(December 5, 2011) Absent an act of Congress, California employers will be paying higher taxes starting January 1, 2012 because the state has not repaid money it borrowed from the federal government to pay unemployment insurance (UI) benefits.
The tax increase amounts to $21 per year for any employee who makes $7,000 or more in 2012. California employers pay UI taxes on the first $7,000 of wages per employee.
Statewide, the tax increase amounts to an estimated $289.8 million in 2012 and $615.7 million in 2013, according to the California Employment Development Department (EDD) October 2011 Unemployment Insurance Fund Forecast.
This represents a loss of 0.3% of the federal tax credit in 2011 and 0.6% in 2012. These additional taxes paid will offset California’s federal loan balance.
State laws must meet certain federal requirements for employers to qualify for credits against the tax imposed under the Federal Unemployment Tax Act (FUTA).
Due to California’s outstanding loan balances, the U.S. Department of Labor has notified the Internal Revenue Service and the EDD that California is a “credit reduction state.”
Employers subject to unemployment tax laws of a credit reduction state must pay additional federal unemployment tax when filing a Form 940, according to the IRS website.
California has carried an outstanding loan balance for two years in a row.
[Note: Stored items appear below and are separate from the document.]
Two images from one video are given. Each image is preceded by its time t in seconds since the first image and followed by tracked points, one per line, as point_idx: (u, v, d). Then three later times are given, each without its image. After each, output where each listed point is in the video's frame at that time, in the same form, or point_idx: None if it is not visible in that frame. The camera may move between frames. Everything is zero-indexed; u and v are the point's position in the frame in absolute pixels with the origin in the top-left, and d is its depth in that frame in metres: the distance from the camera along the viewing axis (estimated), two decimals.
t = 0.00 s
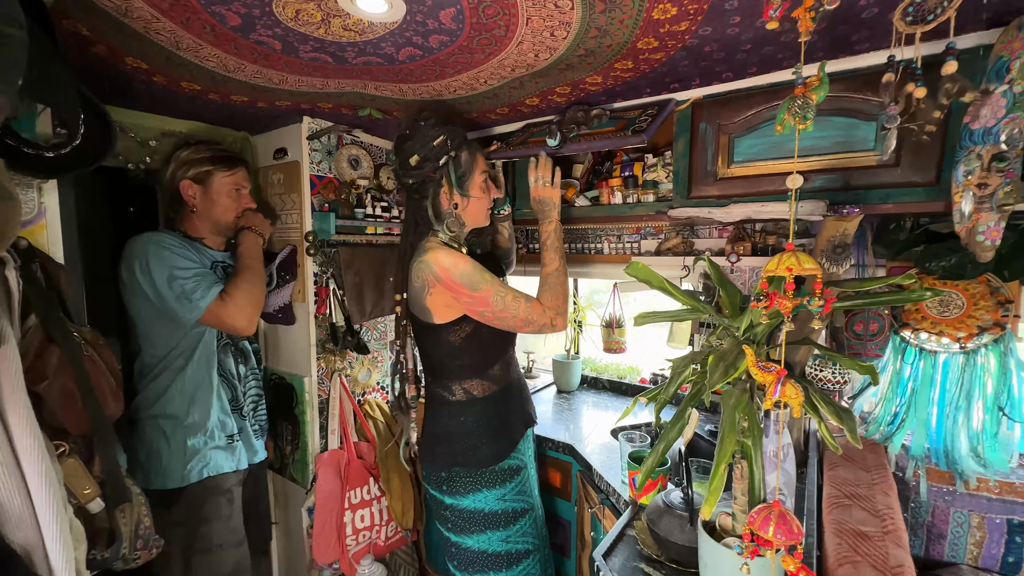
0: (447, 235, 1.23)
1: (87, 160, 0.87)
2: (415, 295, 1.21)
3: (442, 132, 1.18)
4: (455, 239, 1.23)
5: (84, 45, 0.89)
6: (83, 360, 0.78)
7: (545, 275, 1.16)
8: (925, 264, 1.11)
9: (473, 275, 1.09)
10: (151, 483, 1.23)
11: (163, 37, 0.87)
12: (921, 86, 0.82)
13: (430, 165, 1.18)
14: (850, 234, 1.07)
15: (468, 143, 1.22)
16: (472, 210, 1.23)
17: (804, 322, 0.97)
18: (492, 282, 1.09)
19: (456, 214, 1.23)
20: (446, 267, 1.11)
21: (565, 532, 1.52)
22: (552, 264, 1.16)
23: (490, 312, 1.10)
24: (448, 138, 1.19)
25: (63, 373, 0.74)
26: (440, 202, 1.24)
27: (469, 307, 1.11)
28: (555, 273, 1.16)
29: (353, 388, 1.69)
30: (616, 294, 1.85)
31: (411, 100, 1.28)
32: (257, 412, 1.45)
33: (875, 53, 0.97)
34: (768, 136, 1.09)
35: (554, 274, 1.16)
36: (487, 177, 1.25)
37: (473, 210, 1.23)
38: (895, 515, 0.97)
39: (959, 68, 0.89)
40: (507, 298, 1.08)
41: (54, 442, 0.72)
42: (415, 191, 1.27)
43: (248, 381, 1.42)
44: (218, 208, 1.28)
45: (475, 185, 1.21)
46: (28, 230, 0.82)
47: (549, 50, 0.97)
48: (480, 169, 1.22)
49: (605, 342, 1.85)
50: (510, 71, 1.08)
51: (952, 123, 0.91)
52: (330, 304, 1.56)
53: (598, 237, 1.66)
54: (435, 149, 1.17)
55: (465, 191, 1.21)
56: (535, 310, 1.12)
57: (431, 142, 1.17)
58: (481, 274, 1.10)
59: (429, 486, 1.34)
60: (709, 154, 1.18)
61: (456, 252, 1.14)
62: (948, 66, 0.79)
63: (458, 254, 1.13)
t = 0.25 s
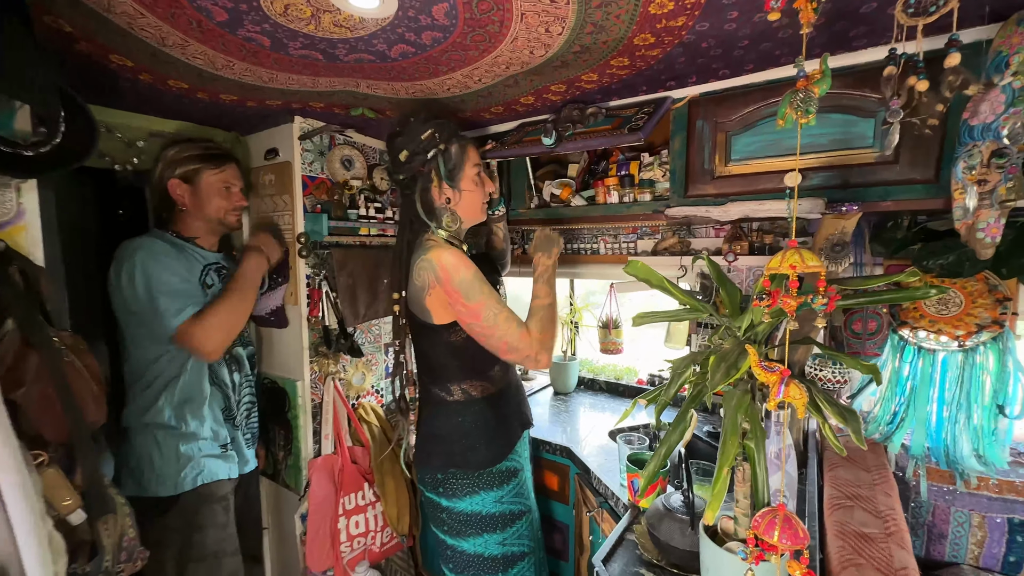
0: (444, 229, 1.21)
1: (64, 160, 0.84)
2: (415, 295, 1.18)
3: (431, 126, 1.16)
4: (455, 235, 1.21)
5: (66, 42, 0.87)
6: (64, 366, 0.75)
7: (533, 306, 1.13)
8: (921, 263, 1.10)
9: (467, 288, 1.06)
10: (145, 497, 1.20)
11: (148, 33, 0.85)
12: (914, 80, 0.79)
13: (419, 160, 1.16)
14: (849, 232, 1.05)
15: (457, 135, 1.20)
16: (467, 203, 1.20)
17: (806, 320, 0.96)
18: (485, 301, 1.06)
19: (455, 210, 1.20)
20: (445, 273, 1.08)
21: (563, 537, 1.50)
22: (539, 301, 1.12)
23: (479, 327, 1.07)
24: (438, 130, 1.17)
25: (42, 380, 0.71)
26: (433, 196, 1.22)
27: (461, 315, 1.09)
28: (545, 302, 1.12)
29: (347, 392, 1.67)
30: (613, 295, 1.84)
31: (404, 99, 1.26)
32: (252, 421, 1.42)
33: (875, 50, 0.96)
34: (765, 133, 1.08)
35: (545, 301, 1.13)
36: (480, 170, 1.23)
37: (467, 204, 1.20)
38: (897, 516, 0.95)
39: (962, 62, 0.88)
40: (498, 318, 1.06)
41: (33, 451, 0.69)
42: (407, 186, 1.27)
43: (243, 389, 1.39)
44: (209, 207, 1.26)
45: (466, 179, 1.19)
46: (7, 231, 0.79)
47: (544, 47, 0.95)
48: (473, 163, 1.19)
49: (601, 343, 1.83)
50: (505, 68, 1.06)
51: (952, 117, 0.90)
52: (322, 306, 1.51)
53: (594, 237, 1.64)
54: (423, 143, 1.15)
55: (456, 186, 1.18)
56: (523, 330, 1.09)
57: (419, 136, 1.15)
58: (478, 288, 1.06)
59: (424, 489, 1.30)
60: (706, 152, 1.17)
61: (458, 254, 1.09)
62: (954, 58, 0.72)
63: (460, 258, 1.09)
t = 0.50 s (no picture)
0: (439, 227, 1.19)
1: (49, 156, 0.82)
2: (415, 289, 1.17)
3: (421, 124, 1.15)
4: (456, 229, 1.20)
5: (51, 36, 0.84)
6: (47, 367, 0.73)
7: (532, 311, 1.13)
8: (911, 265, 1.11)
9: (468, 288, 1.05)
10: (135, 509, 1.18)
11: (137, 27, 0.83)
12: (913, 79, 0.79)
13: (410, 160, 1.19)
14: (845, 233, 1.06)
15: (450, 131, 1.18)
16: (462, 201, 1.19)
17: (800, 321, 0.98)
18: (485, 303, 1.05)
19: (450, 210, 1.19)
20: (450, 268, 1.07)
21: (558, 540, 1.49)
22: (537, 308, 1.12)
23: (477, 326, 1.06)
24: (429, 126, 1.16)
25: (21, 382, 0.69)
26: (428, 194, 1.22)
27: (461, 313, 1.08)
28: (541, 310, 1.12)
29: (340, 395, 1.64)
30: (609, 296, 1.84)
31: (399, 98, 1.25)
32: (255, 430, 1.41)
33: (870, 51, 0.95)
34: (761, 134, 1.08)
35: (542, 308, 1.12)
36: (475, 169, 1.19)
37: (462, 202, 1.18)
38: (895, 517, 0.95)
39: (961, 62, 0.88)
40: (497, 319, 1.05)
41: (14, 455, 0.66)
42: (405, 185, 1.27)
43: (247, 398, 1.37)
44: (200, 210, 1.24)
45: (458, 179, 1.16)
46: None
47: (542, 45, 0.94)
48: (466, 161, 1.16)
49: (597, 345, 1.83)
50: (502, 67, 1.05)
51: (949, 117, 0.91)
52: (315, 308, 1.51)
53: (589, 238, 1.64)
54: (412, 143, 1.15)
55: (448, 184, 1.17)
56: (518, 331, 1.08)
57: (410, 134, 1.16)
58: (480, 290, 1.06)
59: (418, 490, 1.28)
60: (702, 153, 1.17)
61: (464, 252, 1.09)
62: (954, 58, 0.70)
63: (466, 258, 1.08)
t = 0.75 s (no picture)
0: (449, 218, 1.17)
1: (43, 149, 0.79)
2: (428, 282, 1.14)
3: (432, 111, 1.13)
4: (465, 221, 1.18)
5: (44, 26, 0.82)
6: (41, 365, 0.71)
7: (565, 259, 1.09)
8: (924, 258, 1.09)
9: (495, 264, 1.03)
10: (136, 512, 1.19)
11: (132, 17, 0.81)
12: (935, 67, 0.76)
13: (422, 148, 1.14)
14: (856, 226, 1.04)
15: (460, 119, 1.17)
16: (472, 191, 1.18)
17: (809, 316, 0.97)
18: (517, 271, 1.03)
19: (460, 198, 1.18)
20: (471, 254, 1.04)
21: (562, 538, 1.47)
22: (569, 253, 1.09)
23: (520, 296, 1.06)
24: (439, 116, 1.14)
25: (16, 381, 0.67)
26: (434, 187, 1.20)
27: (495, 293, 1.06)
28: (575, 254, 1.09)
29: (342, 392, 1.63)
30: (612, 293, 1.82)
31: (400, 90, 1.23)
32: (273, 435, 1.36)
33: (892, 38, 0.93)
34: (770, 126, 1.06)
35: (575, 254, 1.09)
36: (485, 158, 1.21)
37: (474, 192, 1.18)
38: (907, 514, 0.94)
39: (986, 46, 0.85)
40: (534, 284, 1.04)
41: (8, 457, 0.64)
42: (410, 177, 1.24)
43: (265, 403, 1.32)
44: (209, 206, 1.18)
45: (472, 166, 1.16)
46: None
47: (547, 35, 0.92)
48: (478, 149, 1.17)
49: (600, 341, 1.81)
50: (505, 57, 1.03)
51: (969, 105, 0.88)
52: (316, 305, 1.49)
53: (593, 233, 1.62)
54: (426, 131, 1.12)
55: (462, 172, 1.16)
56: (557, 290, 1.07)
57: (421, 123, 1.13)
58: (506, 262, 1.03)
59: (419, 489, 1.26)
60: (709, 145, 1.15)
61: (480, 237, 1.06)
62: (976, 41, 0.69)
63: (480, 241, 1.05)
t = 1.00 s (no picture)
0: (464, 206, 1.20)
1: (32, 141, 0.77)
2: (440, 277, 1.14)
3: (446, 100, 1.13)
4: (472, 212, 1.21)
5: (34, 18, 0.80)
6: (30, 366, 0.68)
7: (574, 204, 1.14)
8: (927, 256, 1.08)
9: (507, 238, 1.05)
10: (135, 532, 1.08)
11: (125, 9, 0.78)
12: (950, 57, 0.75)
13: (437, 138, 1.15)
14: (861, 224, 1.03)
15: (473, 109, 1.20)
16: (485, 181, 1.24)
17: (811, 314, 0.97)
18: (530, 239, 1.05)
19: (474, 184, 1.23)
20: (480, 238, 1.05)
21: (562, 538, 1.46)
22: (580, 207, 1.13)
23: (536, 265, 1.06)
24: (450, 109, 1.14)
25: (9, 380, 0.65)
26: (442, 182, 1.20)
27: (512, 270, 1.07)
28: (585, 203, 1.13)
29: (340, 392, 1.61)
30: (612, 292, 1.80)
31: (400, 86, 1.21)
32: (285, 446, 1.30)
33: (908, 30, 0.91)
34: (775, 122, 1.05)
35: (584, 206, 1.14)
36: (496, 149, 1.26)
37: (485, 182, 1.23)
38: (913, 514, 0.93)
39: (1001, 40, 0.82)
40: (546, 247, 1.05)
41: None
42: (421, 168, 1.23)
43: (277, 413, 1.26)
44: (221, 203, 1.09)
45: (486, 155, 1.22)
46: None
47: (549, 29, 0.90)
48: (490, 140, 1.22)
49: (601, 340, 1.80)
50: (507, 52, 1.01)
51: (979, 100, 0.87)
52: (314, 304, 1.46)
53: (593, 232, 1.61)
54: (442, 119, 1.12)
55: (478, 161, 1.21)
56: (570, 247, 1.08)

Therefore, the FUTA credit for California employers will decrease from 5.4% to 5.1% on January 1, 2012, a 0.3% credit reduction, according to the EDD website Employers will use IRS Schedule A (Form 940), Part 2, to calculate the FUTA tax, EDD reports.
State UI Fund Insolvency
The unemployment rate in California has been consistently higher than the U.S. rate for some time. October unemployment in California was 11.7% versus 9% for the United States, according to EDD. The October unemployment rate was a slight drop from the 11.9% EDD reported for September, and an improvement from the 12.5% rate recorded in October 2010.
California’s UI Trust Fund has been insolvent since January 2009 due in part to the large numbers of unemployed Californians.
Also contributing to the UI fund’s insolvency has been legislation that imposed benefit increases in 2001 without including cost-saving reforms.
EDD is advising employers with questions on the FUTA credit reduction, Form 940 or Publication 15 (2011) (Circular E) Employer’s Tax Guide to contact the IRS at www.irs.gov.